At the banquet Gulliver’s natural tendency to “talk big” gets bigger than usual, as he tells his royal hosts that he was the President of the United States with Yoda as his vice-president. 

There are some nice set-pieces and jokes. Industrious and talented builders, the Lilliputians outfit Gulliver with his dream house and various other accomodations, including a fantastic media room where the they act out “scenes from Gulliver’s life”: Star Wars, and Titanic (the movie). Gulliver and Horatio bond, with Gulliver coaching him, a la Cyrano, to court Princess Mary, using a little Shakespeare and a lot of Prince (“Kiss”). The King cautions an over-zealous Edward, “Inside castle voice, please!” The Lilliputians participate in a living fussbol match. Slacker Gulliver quickly turns downtown Lilliput into a mini-Times Square.

But Gulliver’s lies soon catch up with him and he is banished to “the island where we dare not go” (Brobdingnag), where, like in Swift’s novel, the tables are turned and Gulliver is now in the land of the giants. And his true love Darcy has followed him, trying to complete the article on the Bermuda Triangle.
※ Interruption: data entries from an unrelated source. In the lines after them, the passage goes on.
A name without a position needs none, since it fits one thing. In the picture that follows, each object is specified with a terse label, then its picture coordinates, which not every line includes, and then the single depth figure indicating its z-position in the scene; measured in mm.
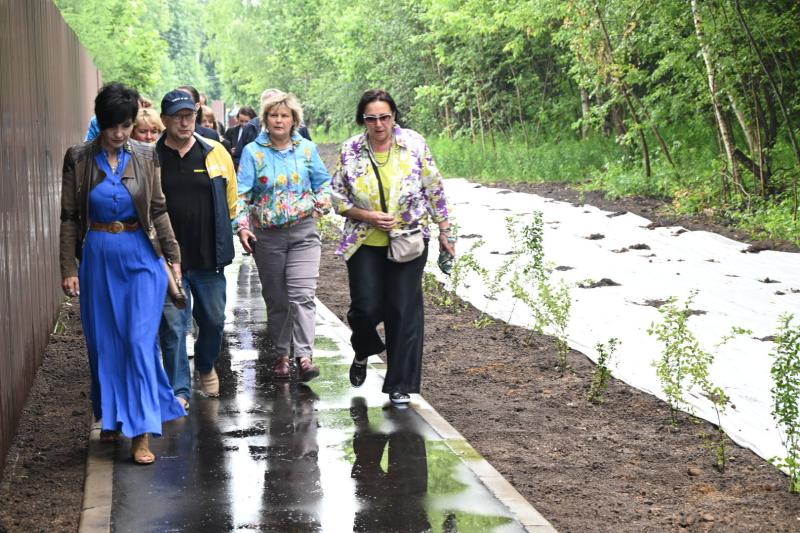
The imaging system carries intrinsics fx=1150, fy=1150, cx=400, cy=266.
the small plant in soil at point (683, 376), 6145
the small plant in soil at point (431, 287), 11841
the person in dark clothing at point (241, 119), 14305
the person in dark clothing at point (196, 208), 6781
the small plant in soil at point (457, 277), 10711
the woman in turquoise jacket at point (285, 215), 7484
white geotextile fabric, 7332
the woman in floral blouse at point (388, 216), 6820
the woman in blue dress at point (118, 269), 5680
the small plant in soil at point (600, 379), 7277
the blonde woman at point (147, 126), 7285
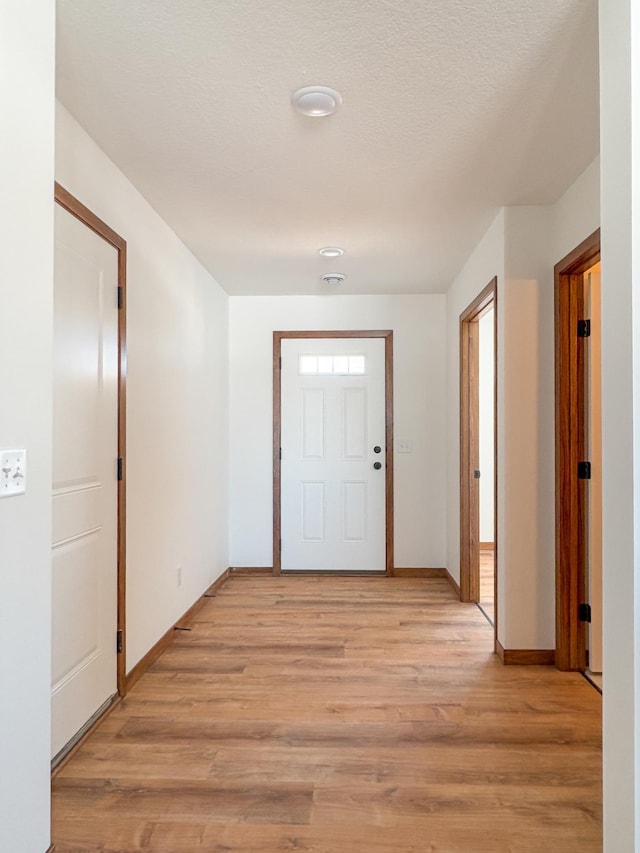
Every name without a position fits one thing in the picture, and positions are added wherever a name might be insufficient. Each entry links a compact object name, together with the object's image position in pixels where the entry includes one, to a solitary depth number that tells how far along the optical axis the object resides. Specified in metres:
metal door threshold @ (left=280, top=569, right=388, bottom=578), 4.75
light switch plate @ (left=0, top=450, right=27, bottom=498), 1.32
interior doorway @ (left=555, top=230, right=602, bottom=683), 2.77
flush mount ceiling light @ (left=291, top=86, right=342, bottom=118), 1.88
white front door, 4.79
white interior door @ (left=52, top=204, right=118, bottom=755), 2.00
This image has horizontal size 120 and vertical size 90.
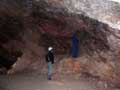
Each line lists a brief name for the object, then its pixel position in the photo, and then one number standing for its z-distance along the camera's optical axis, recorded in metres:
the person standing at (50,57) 7.56
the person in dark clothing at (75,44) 7.74
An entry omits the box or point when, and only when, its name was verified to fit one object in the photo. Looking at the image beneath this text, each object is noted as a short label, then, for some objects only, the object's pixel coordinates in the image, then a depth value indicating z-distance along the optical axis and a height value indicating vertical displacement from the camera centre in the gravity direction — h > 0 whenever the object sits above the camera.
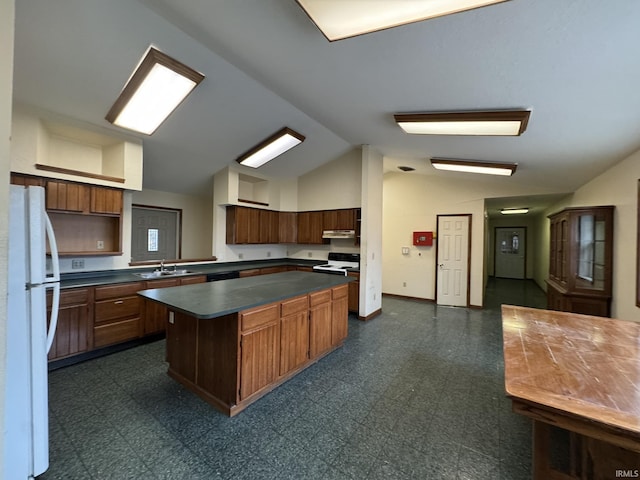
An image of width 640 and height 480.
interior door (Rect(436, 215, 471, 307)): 5.66 -0.48
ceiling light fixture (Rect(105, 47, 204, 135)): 2.54 +1.55
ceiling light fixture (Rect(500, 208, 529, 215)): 7.18 +0.81
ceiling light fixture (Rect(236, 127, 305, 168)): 4.24 +1.53
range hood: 5.23 +0.06
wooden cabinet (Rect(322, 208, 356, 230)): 5.32 +0.37
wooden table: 1.13 -0.75
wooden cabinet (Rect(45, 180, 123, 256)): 3.01 +0.22
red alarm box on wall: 6.02 -0.02
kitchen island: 2.17 -0.95
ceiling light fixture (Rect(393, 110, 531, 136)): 2.35 +1.16
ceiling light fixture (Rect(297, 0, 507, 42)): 1.42 +1.33
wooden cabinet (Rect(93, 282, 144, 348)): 3.04 -0.97
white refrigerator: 1.40 -0.60
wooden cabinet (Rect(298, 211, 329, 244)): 5.81 +0.21
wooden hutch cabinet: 3.46 -0.30
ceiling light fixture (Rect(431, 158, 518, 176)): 3.80 +1.12
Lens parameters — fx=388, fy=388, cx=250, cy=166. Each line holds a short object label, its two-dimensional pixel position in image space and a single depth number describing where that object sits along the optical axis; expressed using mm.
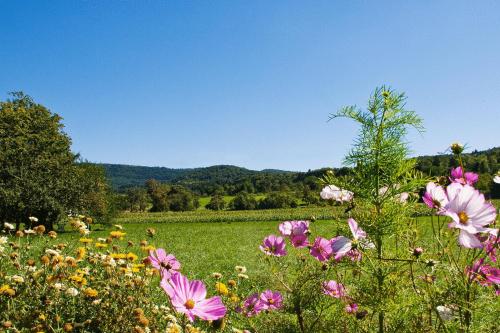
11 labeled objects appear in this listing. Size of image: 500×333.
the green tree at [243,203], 69000
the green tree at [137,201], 80688
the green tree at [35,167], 19922
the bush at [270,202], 65188
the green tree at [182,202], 75500
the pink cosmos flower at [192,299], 964
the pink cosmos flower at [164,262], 1333
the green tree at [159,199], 76688
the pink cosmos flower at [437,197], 1301
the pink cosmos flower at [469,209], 1079
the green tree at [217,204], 74625
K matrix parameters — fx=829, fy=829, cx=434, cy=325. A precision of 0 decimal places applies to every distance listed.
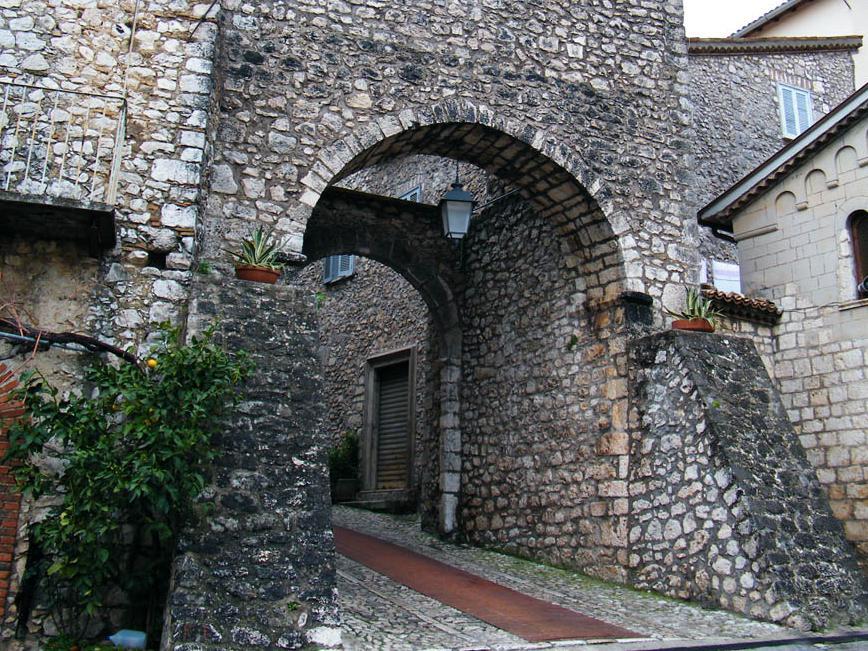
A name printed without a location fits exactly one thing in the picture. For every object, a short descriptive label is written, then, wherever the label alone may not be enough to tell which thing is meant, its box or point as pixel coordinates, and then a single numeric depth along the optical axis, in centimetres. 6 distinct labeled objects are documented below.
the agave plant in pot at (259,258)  650
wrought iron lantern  886
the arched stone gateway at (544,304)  621
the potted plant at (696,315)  827
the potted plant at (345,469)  1356
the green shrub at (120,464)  475
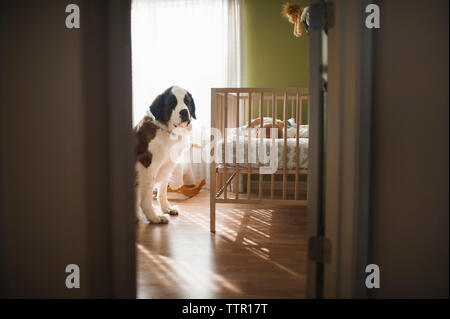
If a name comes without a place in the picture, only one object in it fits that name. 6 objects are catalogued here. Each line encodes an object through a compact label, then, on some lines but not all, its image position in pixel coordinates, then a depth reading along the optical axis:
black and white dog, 2.48
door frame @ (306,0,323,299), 1.24
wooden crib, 2.31
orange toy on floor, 3.59
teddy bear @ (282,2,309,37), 3.37
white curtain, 4.05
Will Gulliver be able to patch things up with Darcy and the Lilliputians, and battle the evil, yet amusing, Edward piloting a giant robot?

The 2-disc DVD comes with extras, in Gulliver’s Fun Pack:

“I Don’t Know…with Lemuel Gulliver” – an In Search Of-style television show with Black as Gulliver hosting a special on the Bermuda Triangle.

Deleted Scenes – where apparently most of Catherine Tate’s and Billy Connolly’s scenes ended up. “There’s no sword-stabbing in basketball” and Billy Connolly and Emily Blunt attempt trash-talking.

Gulliver’s Foosball Challenge – an interactive game.

Interviews and behind-the scenes with cast and crew include:

Little and Large & Jack Black Thinks Big (Black was feeding dialogue to the actors while doing their green screen work.)

War Song Dance – behind-the-scenes of the War number.

Fox Movie Channel Presents: In Character Jack Black.

Fox Movie Channel Presents: In Character Jason Segel.

Life After Film School: Rob Letterman of Gulliver’s Travels.

World Premiere – scenes of the cast arriving.

Theatrical Trailer.

The only thing missing on the extras disc would have been some behind-the-scenes of the filming of the opening credits, which include some really wonderful miniatures.

This version of Gulliver’s Travels is far from a Swiftian satire. It’s a kid movie in the mold of Night at the Museum, with lots (and lots) of bathroom humor. Black, Segel, Blunt and everyone else throw themselves full-on into the silliness, even in a mini- (or large, depending on your perspective) musical number to the classic Edwin Starr song War, showcasing Black’s rock and roll persona. Gulliver’s Travels does deliver for the kiddies (and adult fans of Black’s particular brand of mayhem) as some goofy and sweet-at-times action-entertainment.